# Start of Listed entries
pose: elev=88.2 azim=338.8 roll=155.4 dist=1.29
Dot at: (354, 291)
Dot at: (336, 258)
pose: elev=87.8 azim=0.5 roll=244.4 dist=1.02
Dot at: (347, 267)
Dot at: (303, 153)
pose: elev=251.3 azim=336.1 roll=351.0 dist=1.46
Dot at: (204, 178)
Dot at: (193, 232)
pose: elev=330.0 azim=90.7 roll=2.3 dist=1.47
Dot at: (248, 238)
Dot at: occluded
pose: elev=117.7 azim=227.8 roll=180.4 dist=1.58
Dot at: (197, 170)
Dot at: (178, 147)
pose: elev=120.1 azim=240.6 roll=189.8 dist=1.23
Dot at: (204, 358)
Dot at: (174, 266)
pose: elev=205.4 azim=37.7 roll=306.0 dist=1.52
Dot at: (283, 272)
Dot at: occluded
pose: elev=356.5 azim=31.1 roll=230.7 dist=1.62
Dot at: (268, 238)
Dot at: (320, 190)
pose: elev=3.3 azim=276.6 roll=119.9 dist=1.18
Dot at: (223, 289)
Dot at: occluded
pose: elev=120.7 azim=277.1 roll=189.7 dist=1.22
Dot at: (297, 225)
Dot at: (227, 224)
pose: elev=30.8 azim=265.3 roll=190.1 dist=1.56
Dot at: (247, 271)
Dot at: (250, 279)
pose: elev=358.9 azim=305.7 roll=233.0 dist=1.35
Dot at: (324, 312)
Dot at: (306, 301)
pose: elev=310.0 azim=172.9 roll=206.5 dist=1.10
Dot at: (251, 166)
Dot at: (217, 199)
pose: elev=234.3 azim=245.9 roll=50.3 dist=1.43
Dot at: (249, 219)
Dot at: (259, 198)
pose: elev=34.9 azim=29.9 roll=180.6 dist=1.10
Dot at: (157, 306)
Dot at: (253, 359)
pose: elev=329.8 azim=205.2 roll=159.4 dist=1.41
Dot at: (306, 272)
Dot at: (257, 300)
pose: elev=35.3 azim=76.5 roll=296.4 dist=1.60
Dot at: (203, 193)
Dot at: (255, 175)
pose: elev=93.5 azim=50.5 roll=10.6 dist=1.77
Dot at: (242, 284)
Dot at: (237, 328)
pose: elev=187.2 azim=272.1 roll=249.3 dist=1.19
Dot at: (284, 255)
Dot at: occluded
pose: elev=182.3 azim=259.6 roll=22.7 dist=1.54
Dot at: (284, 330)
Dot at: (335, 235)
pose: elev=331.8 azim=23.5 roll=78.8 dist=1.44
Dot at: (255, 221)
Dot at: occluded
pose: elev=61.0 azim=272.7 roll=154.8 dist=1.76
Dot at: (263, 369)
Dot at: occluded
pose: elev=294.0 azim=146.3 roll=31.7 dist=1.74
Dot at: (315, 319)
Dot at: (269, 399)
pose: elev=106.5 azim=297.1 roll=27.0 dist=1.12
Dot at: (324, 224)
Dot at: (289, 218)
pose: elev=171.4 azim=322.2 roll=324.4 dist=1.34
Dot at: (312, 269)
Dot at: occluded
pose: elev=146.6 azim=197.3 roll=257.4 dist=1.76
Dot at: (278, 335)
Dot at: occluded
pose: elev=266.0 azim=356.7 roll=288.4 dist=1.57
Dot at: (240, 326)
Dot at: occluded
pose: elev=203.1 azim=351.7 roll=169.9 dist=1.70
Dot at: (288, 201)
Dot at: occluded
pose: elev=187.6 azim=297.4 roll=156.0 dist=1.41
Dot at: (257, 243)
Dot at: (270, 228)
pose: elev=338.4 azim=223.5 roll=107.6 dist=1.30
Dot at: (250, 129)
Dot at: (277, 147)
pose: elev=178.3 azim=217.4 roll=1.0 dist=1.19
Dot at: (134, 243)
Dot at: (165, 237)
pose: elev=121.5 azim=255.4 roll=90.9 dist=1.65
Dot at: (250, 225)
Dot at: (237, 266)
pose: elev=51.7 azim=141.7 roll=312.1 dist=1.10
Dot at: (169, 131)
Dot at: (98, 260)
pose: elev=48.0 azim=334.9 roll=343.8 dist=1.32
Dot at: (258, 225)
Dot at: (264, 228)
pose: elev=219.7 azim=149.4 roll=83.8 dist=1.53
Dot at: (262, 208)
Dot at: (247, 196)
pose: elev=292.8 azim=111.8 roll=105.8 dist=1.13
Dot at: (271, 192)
# End of Listed entries
== Written instruction ==
Transcribe the lines above without changes, everything from the line containing "pose: elev=310.0 azim=172.9" down to the line containing "Dot at: (255, 175)", including both of those lines.

== Output for this exercise ==
pose: elev=310.0 azim=172.9 roll=206.5 dist=1.10
Dot at: (251, 166)
Dot at: (217, 199)
pose: elev=234.3 azim=245.9 roll=50.3 dist=1.43
Dot at: (249, 219)
Dot at: (259, 198)
pose: elev=34.9 azim=29.9 roll=180.6 dist=1.10
Dot at: (157, 306)
Dot at: (253, 359)
pose: elev=329.8 azim=205.2 roll=159.4 dist=1.41
Dot at: (306, 272)
Dot at: (257, 300)
pose: elev=35.3 azim=76.5 roll=296.4 dist=1.60
Dot at: (203, 193)
Dot at: (255, 175)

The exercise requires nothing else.